America's Team is Sent to the Beach

It made for a cute-‘n'-snarky New York-generated storyline: The Cowboys' identity is based on guys who sleep in Michael Jacksonesque oxygen beds, guys who bask in the arrogant glory of being "America's Team,'' guys who almost spent the week on the Physically-Unable-To-Perform list because they were busy digging the beach sand from their britches.

It's "an All-Pro Team vs. an All-Joe Team," said New York's Antonio Pierce as his way of previewing Sunday's Giants-at-Cowboys playoff game.

Agreed teammate Osi Umenyiora: "To be honest with you, it (bothers the Giants) because I'm not sure that they have that many better players than we do."

Well, sorry, New York. … but Dallas DOES have that many players better than you.

But, sorry, Dallas. … New York performed better than you, advancing to the NFC Championship Game with a 21-17 upset win Sunday at Texas Stadium.

"We thought this was two evenly-matched teams,'' said Dallas quarterback Tony Romo, now the face of the top love-‘em-or-hate-‘em franchise in sports. "But we thought we were a little better.''

There is no way to establish that there was any adverse effect on this game resulting from the headline-grabbing activities of Romo and Owens and the ‘Boys, or coach Wade Phillips' oh-fer postseason history, or Dallas' now-annual December dropoff.

Terrell Owens wept as he tried to explain that to the media after the game.

"We came up short today, but we're still a team,'' he said, becoming teary-eyed as the discussion turned to Romo and his much-publicized decision to spent some off-days in Cancun with Jessica Simpson. "You guys can point the finger at him, you can talk about the vacation, and if you do that it's really unfair, really unfair.

"That's my teammate, that's my quarterback, and if you guys do that it's unfair. It's unfair. We lost as a team. We lost as a team. … We didn't execute. We knew to win this game we had to put some points on the board and we didn't do that.''

Owens is correct. It is most logical to suggest that the Giants showed up for the second half. And that the Cowboys did not.

Of course, that logical approach won't keep people from wondering about how the hell this happened. … and we will wonder it FOREVER.

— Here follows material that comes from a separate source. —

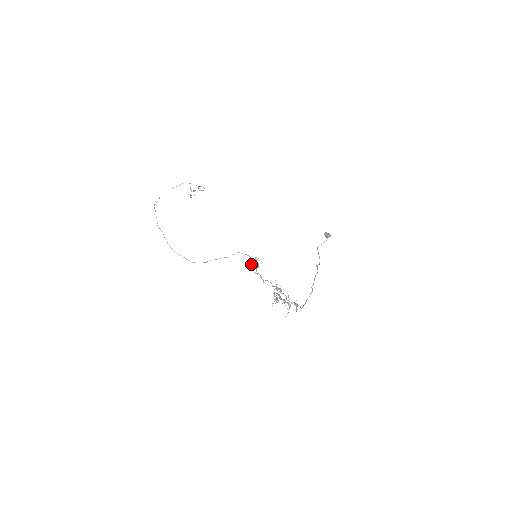
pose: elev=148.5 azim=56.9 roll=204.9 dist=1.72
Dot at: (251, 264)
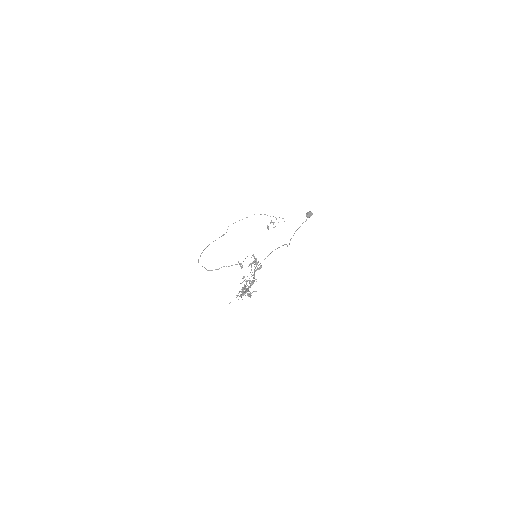
Dot at: (249, 265)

"I don't (have) regrets,'' said a despondent Romo, who handled his media session with great class. "I won't be hearing about it because I don't read or listen (to the media), that's just the way I operate. … But it's going to be a tough week. … and I'll take the blame.''

It took two-and-a-half games, but New York finally found a way to bother Romo; in two previous meetings, he'd been sacked a total of two times, but in the second half of this game, he carried around New York pass-rushers like they were 270-pound fanny packs. New York found a solution to Owens, who had zero second-half catches despite running routes against Giant second-teamers. ("He got doubled a lot at the end,'' Romo said.) And New York found a solution to Marion Barber, the freshly-minted starter who rushed for 101 in the first half but joined his offensive line by fading in the second.

Result? Dallas scores three points in the final two quarters.

And now? Romo has appeared in two career playoff games. He ended his first by fumbling a probable game-winning snap. He ended this one with a bad interception. Phillips is 0-4 as a playoff coach, this time a loser as a home-field 7.5-point favorite. Dallas is the first NFC No. 1 seed to lose an opening game since the present structure began in 1990, and has now gone since 1996 without winning a playoff game.

Yet. …

The Cowboys outgained NY 336 to 230. They out-possessed 36:30 to 23:30. They limited the Giants to three scores. And they had the ball in Giants territory, poised for the game-winning TD, TWICE in the final four minutes.

But, as Phillips said, "we didn't play well enough. And we didn't coach well enough.''

The critics this week got a lot of mileage out of Romessica, of T.O.'s unorthodox behavior and the Cowboys' overall glitz. It's funny that nobody seemed to notice the opponent's pastimes.

QB Eli Manning is now busying himself peddling Oreos. Defensive end Michael Strahan seems to allow himself to be interviewed by Pam Oliver 24 hours a day. (If Strahan would've spent as much time with his missus as he spends blabbering to Pam, he might have avoided that pricy divorce.)

And isn't this the same Giants squad that birthed obnoxious attention hog Tiki Barber?

That may be the best evidence in support of the argument that silly storylines really don't matter – because the Giants have plenty of silly storylines themselves, and THEY somehow won. The essence of the Cowboys isn't about who Romo and Witten double-date, any more than the essence of the Giants is about what Manning double-stuffs.

But it's over now. The Giants have a pass to go to the NFC Championship Game in Green Bay. And the whole of America's Team can go to bed. Or to the beach.